Over the long term, "high-speed rail is under most circumstances likely to reduce greenhouse gases from traffic compared to a situation when the line was not built," Swedish researcher Per Kagenson declared in a 2009 paper for the International Transport Forum. "The reduction, though, is small and it may take decades for it to compensate for the emissions caused by construction."
Other consequences
The rail authority believes its estimates may, in fact, understate the potential air-quality benefits because the figures don't count the agency's plans to buy electricity only from renewable sources -- solar, wind, biomass, geothermal and small hydroelectric dams -- to power the trains.
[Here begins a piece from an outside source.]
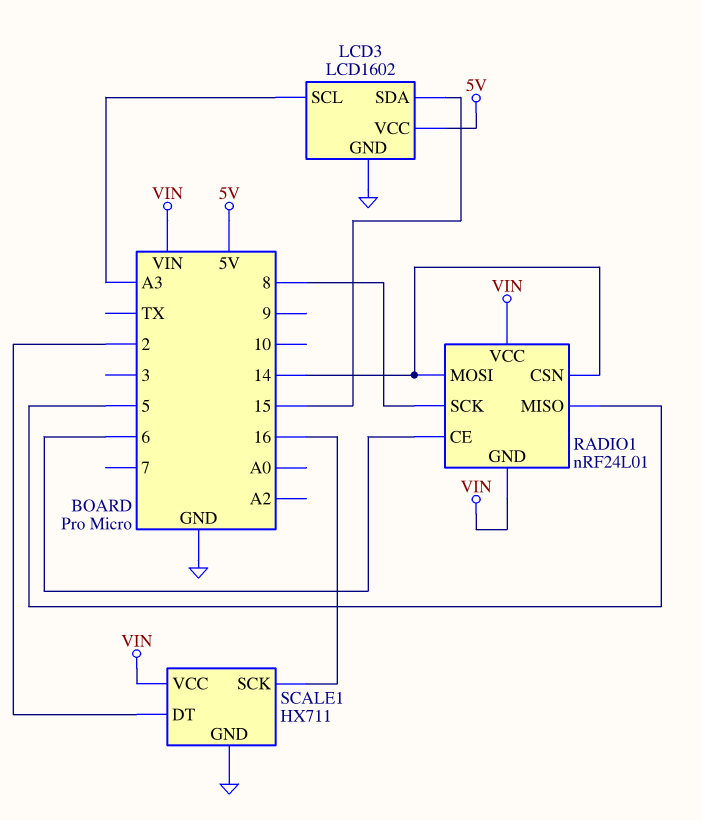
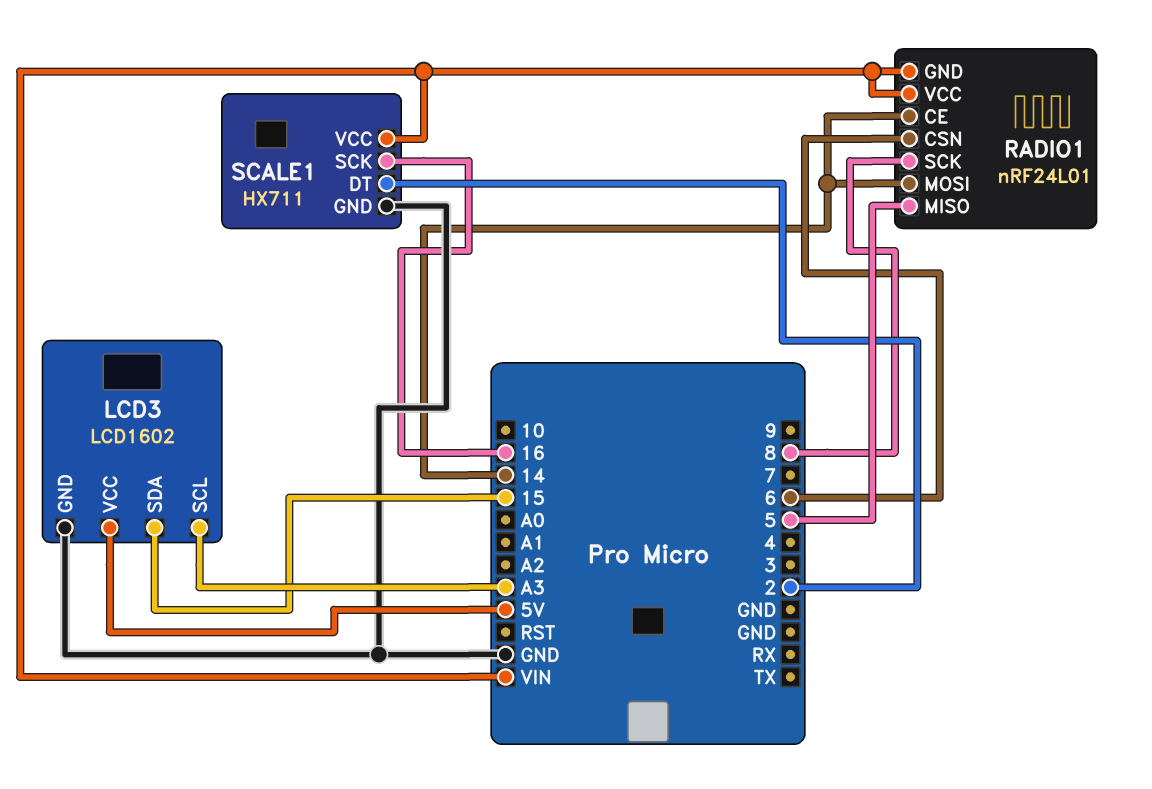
RADIO1 pin CE: 6 -> 14
RADIO1 pin CSN: 14 -> 6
Avoiding electricity generated by burning fossil fuels like natural gas or coal will enhance the air-pollution reductions, officials said.
But critics say the environmental reports for the valley rail segments ignore other potential air-pollution effects.
E.J. deJong, a Hanford farmer and dairyman, said the rail line bisecting his property will close Lansing Avenue and add about eight miles to each round trip his trucks must drive to get back and forth between his farm fields on one side of the tracks and his dairy on the other side.
"Just for our silage harvest, that's going to be at least 3,000 extra gallons of diesel a year," deJong said. "That's a lot of trucks, and they're not very fuel efficient when fully loaded."
DeJong added that his calculations don't include other farming operations on his property, including the trucks used to spread manure on the fields and trips by tractors and other equipment -- all using fuel and all producing emissions. Nor do they include other farmers up and down the line who will be similarly affected, he said.
The city of Chowchilla is also worried about dust and valley fever -- a fungal infection of the lungs caused by spores in the soil -- kicked up by dozens of trains flying through the region each day.
The trains have "the potential to create near hurricane-force winds with trains traveling at 220 mph," Chowchilla Mayor David Alexander wrote in a letter to the rail authority. "Such forces will certainly cause particles to fly" and create dust-devils -- the small, dusty summer whirlwinds that blow across valley fields.
"Research on the effects of dust devils indicates that the frequency of valley fever is among the by-products of such wind-driven phenomena," Alexander added.
Even the Sierra Club, which supports the project, is concerned about pollution from growth that might be spurred by the trains and stations.
"If we can reduce our impacts on the air-quality problem of the San Joaquin Valley, we would be delighted," local Sierra Club representative Gary Lasky of Fresno said at a rail authority hearing last month in Fresno.
But "there could be growth-inducing impacts with people wanting to move into the San Joaquin Valley and build housing here because they could effectively commute to other cities," Lasky added. "We welcome that [growth], but we don't welcome the impacts on air quality and local traffic. We need to know more."